## [Extrait fourni]
Le symbole du dos nu en forme de violon m'a évidemment fait penser
au violon d'Ingres de Man Ray, mais Cyril Gely a su en magnifier l'image,
le symbole, de façon extrêmement élégante avec
une grande érudition ; une tendresse, une gravité dans les
rapports à l'autre, que je trouve très belles. J'ouvre en
grand.
David
Vous savez le numérique, il est souvent décrié pour
ses méfaits que je ne conteste pas. En fait il repose aussi sur
de la créativité ! Ici dans le livre, la notion de création
va de pair avec celle de méditation.
Est-ce que c'est de la littérature complexe ? Non ! Mais on ne
va pas bouder son plaisir, non plus ! Là, on ne tire pas la langue,
on se trouve porté par l'histoire. C'est comme si on faisait une
randonnée. On s'arrête, on prend le temps de savourer l'instant.
Et puis, c'est un livre qui nous rappelle à quel point notre vie
tient à l'amour. C'est cette magie que Gély convoque.
Cela ressemble plutôt à une légende. C'est une histoire
qui nous dépasse. Je l'ouvre en grand !
Margot
D'ailleurs c'est assez violent pour le lecteur de faire mourir le luthier.
Anne
Oui c'est comme Le Petit Prince. C'est un texte qui dépasse
la littérature.
Audrey
Et on apprend énormément de choses !
Margot
Dans la même lignée, il y a la vision dans le lac.
Monique
C'est à la fois très charnel et très spirituel !
Margot
Le deuxième violon, il est géométrique et ce n'est
pas un hasard. Le nombre d'or, la perspective ce sont les principes sur
lesquels est bâtie la Renaissance.
David
On a l'impression de voir ces générations de violons comme
une lignée d'humains aux différents âges de la vie
!
Leen
Ce livre, je l'ai lu très vite, en quelques heures. Le livre m
a séduit par les connections muettes, profondes et riches qu'il
recèle. Et Gély les fait passer avec très peu de
dialogues. J'ai beaucoup aimé le processus de la recherche de beauté
comme celle qui motive les grands maîtres. Ce n'est pas une lecture
cérébrale mais c'est très plaisant. Je l'ouvre aux
¾.

## [Données à traiter]
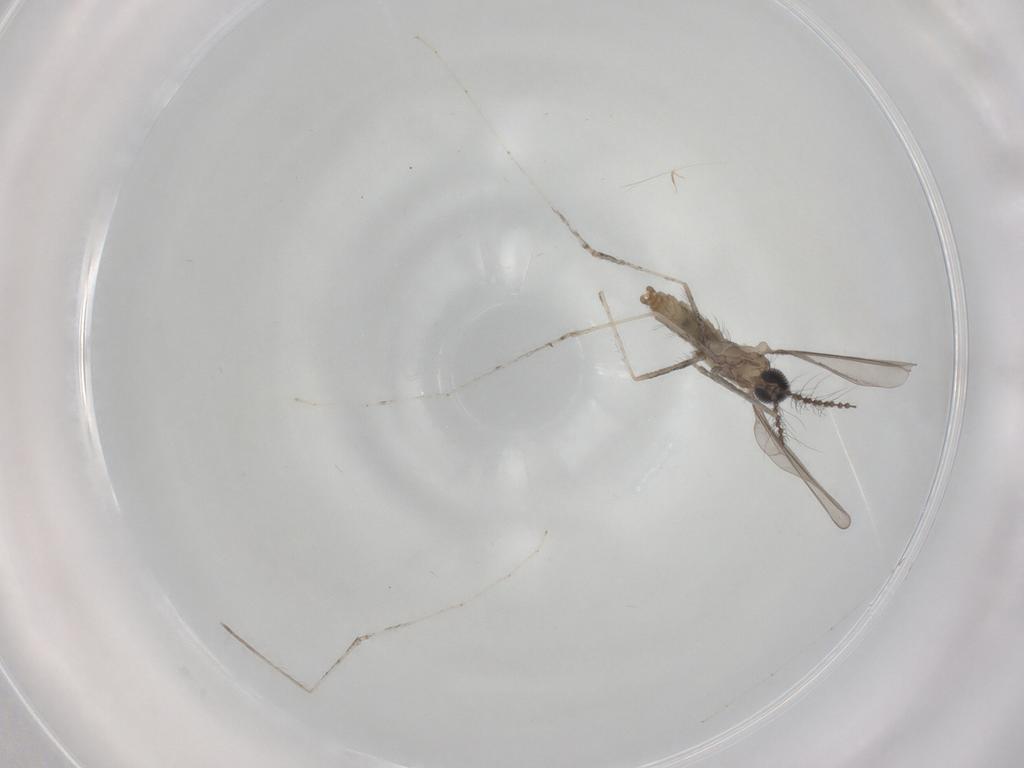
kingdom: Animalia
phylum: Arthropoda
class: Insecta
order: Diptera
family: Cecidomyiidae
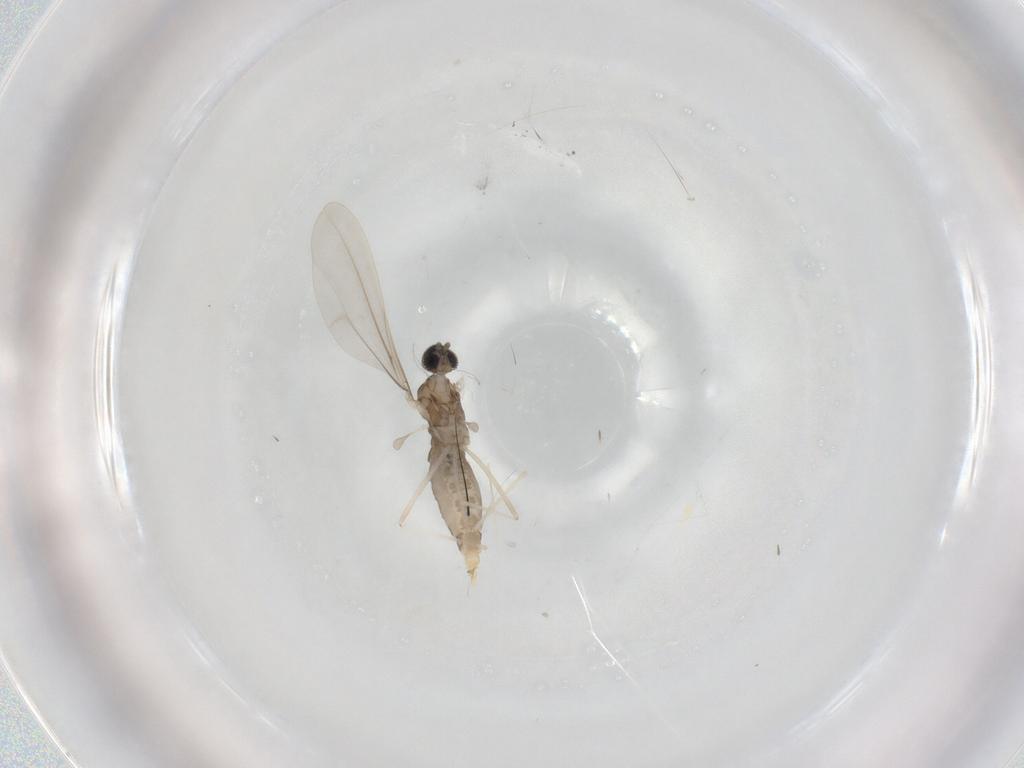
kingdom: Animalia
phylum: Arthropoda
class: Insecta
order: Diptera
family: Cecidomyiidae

==

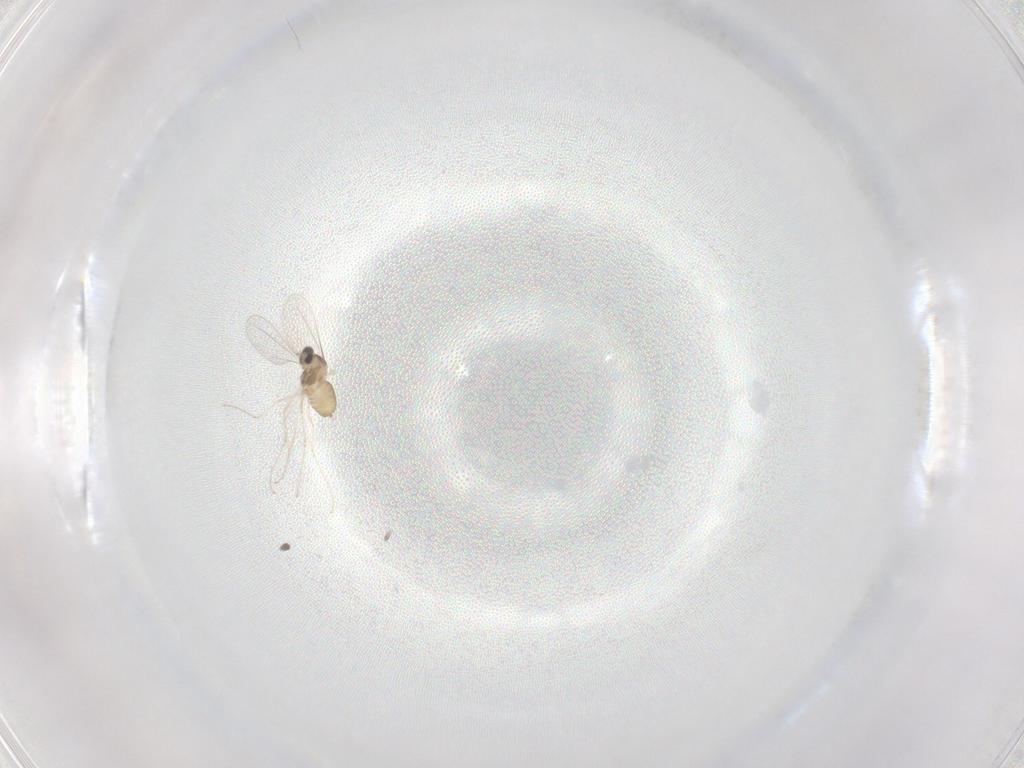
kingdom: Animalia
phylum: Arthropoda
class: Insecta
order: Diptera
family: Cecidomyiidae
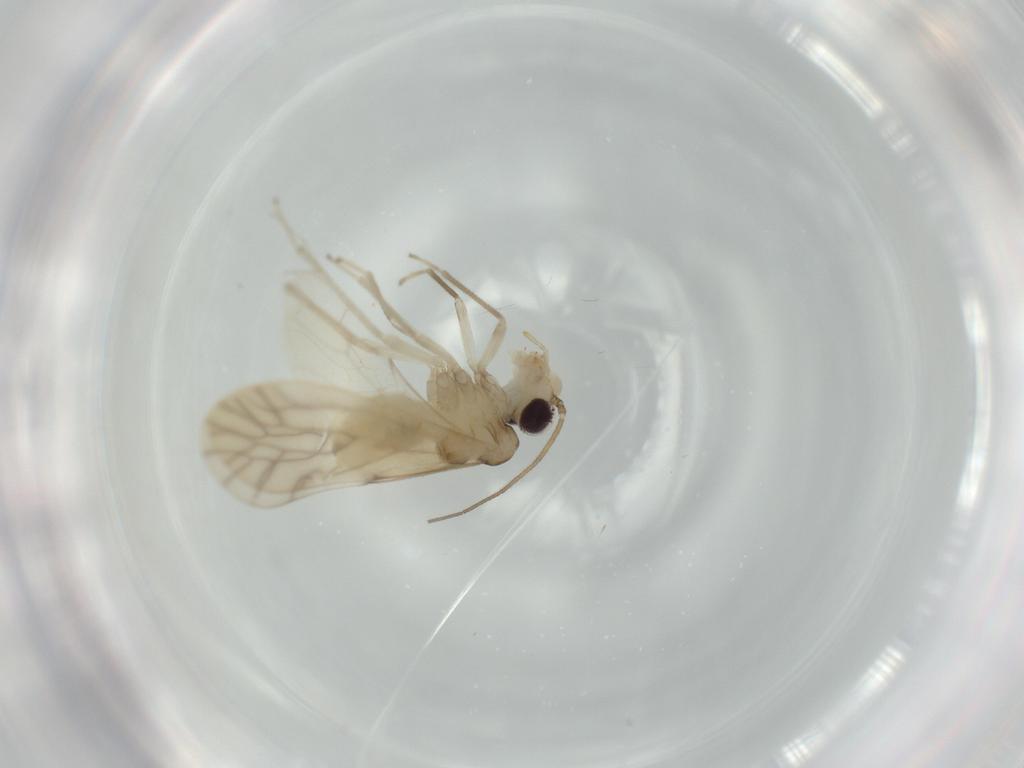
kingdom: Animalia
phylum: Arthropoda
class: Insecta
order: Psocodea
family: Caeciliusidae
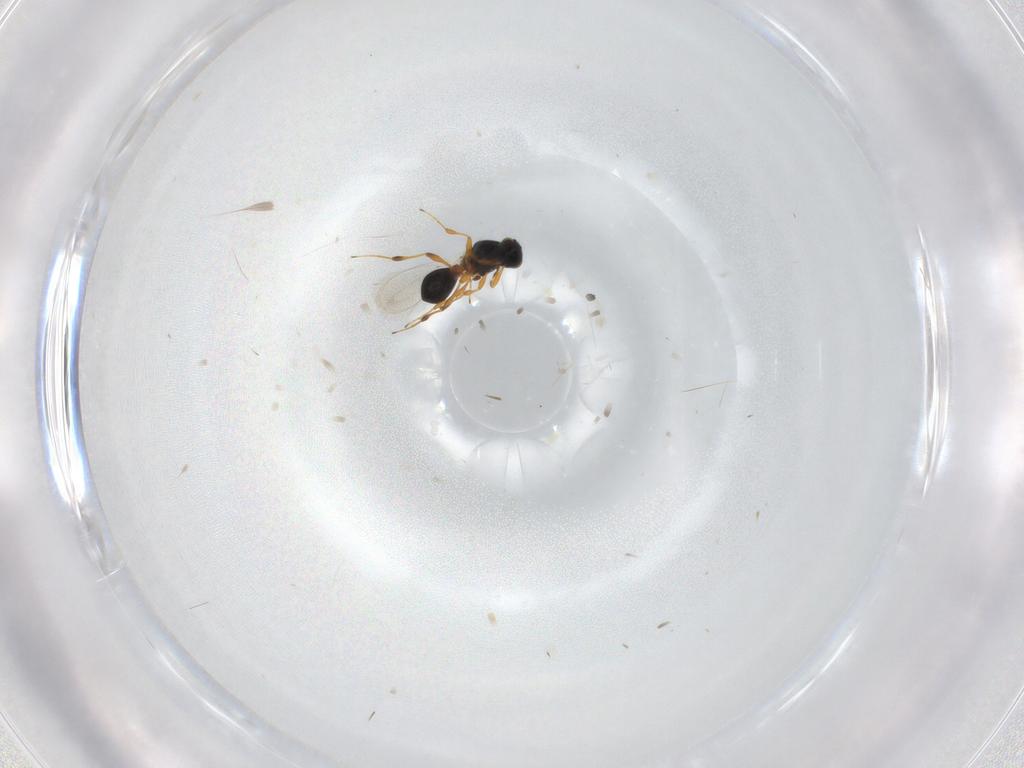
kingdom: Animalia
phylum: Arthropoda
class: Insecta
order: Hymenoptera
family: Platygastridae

## [Problèmes à résoudre]
A. Recopiez le passage de l'extrait fourni qui va de « Cela ressemble plutôt » jusqu'à « de choses ! » inclus.
B. Présentez sous forme de liste numérotée les lignes du listing, de la ligne contenant « order: Psocodea » jusqu'à la ligne contenant « family: Platygastridae » incluse. Omettez les lignes vides et les images.

## [Exercice corrigé]
A.
Cela ressemble plutôt à une légende. C'est une histoire
qui nous dépasse. Je l'ouvre en grand !
Margot
D'ailleurs c'est assez violent pour le lecteur de faire mourir le luthier.
Anne
Oui c'est comme Le Petit Prince. C'est un texte qui dépasse
la littérature.
Audrey
Et on apprend énormément de choses !

B.
1. order: Psocodea
2. family: Caeciliusidae
3. kingdom: Animalia
4. phylum: Arthropoda
5. class: Insecta
6. order: Hymenoptera
7. family: Platygastridae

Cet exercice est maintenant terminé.